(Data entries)
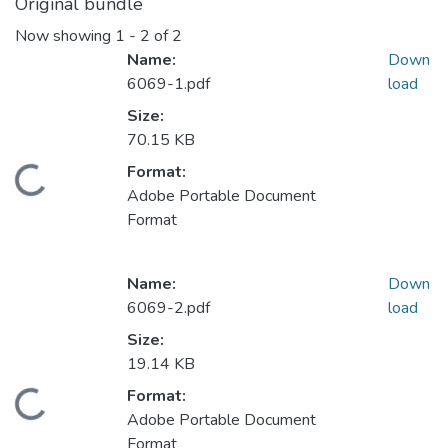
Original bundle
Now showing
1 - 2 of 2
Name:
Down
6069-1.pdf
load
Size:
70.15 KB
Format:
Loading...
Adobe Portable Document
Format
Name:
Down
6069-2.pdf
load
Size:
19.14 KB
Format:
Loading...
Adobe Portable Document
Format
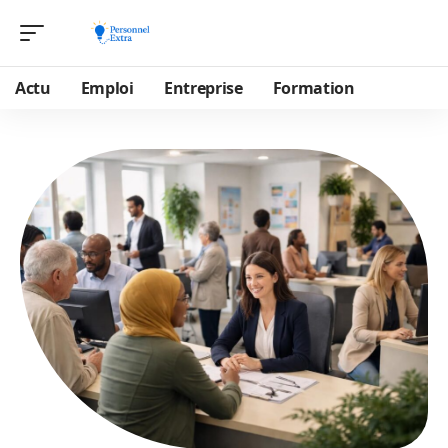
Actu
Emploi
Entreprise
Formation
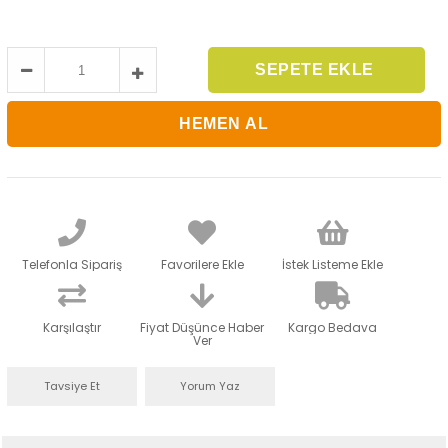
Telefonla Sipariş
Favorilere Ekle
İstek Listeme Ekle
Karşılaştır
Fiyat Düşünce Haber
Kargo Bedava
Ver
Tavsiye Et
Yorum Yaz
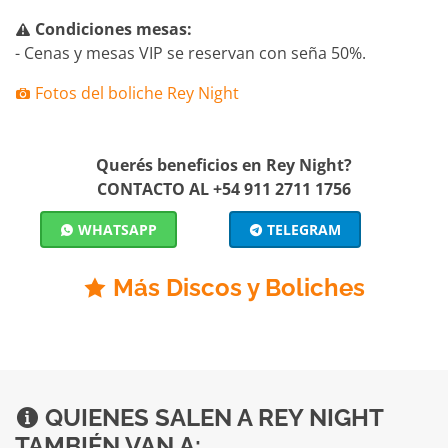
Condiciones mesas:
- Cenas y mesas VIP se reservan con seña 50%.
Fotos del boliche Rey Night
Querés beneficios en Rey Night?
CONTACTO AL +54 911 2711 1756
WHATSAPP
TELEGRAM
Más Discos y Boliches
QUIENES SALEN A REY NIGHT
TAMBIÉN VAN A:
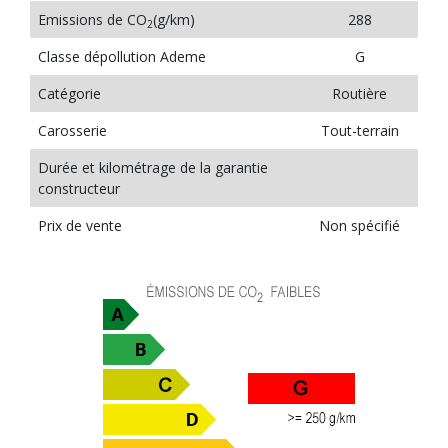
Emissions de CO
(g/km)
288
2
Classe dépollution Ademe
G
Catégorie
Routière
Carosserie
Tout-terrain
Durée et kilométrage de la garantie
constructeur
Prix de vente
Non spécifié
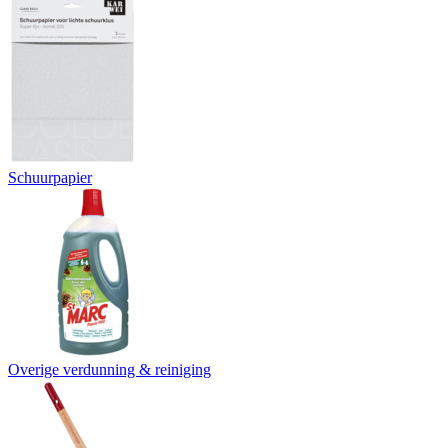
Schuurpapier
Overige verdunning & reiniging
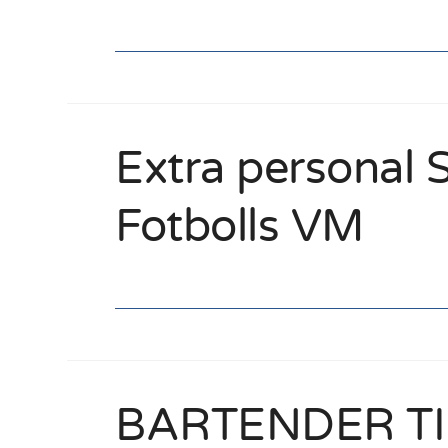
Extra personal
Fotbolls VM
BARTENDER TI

---

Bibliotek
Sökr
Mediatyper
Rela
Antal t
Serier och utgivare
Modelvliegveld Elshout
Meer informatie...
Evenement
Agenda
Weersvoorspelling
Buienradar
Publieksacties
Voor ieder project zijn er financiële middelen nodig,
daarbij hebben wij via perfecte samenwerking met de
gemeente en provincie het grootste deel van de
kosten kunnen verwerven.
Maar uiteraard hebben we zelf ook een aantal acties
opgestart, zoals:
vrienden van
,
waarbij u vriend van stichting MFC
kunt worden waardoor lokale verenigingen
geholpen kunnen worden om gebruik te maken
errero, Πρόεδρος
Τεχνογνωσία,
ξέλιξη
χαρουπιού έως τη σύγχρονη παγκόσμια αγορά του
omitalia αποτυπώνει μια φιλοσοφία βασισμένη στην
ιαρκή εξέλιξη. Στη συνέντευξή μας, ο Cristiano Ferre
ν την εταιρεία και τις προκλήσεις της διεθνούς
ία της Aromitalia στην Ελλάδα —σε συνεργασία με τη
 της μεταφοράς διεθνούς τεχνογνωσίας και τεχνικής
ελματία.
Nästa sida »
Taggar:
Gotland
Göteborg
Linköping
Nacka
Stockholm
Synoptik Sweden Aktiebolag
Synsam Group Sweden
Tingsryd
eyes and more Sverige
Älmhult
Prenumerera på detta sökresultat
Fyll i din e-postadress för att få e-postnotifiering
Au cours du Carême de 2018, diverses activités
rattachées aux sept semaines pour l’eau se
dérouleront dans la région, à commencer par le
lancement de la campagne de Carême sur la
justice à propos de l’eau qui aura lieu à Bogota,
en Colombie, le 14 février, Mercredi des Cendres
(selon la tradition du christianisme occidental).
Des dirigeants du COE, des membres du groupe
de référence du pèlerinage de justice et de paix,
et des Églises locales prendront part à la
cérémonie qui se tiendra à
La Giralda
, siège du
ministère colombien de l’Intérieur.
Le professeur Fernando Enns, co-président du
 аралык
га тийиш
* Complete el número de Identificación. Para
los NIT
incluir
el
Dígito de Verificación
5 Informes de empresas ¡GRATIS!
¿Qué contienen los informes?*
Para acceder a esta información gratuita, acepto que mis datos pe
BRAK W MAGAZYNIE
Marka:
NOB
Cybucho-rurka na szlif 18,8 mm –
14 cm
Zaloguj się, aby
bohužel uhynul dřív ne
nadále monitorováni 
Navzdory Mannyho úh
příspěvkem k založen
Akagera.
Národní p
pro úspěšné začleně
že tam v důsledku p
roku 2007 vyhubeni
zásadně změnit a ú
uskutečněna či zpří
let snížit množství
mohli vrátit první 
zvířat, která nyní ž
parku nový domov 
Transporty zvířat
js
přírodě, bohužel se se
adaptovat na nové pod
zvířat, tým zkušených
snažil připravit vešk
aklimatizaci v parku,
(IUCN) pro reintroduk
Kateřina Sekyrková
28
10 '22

▶ _Task to carry out_: For the records above, count the lines holding the word "διεθνούς" and give only that number.

▶ _Exercise result_: 2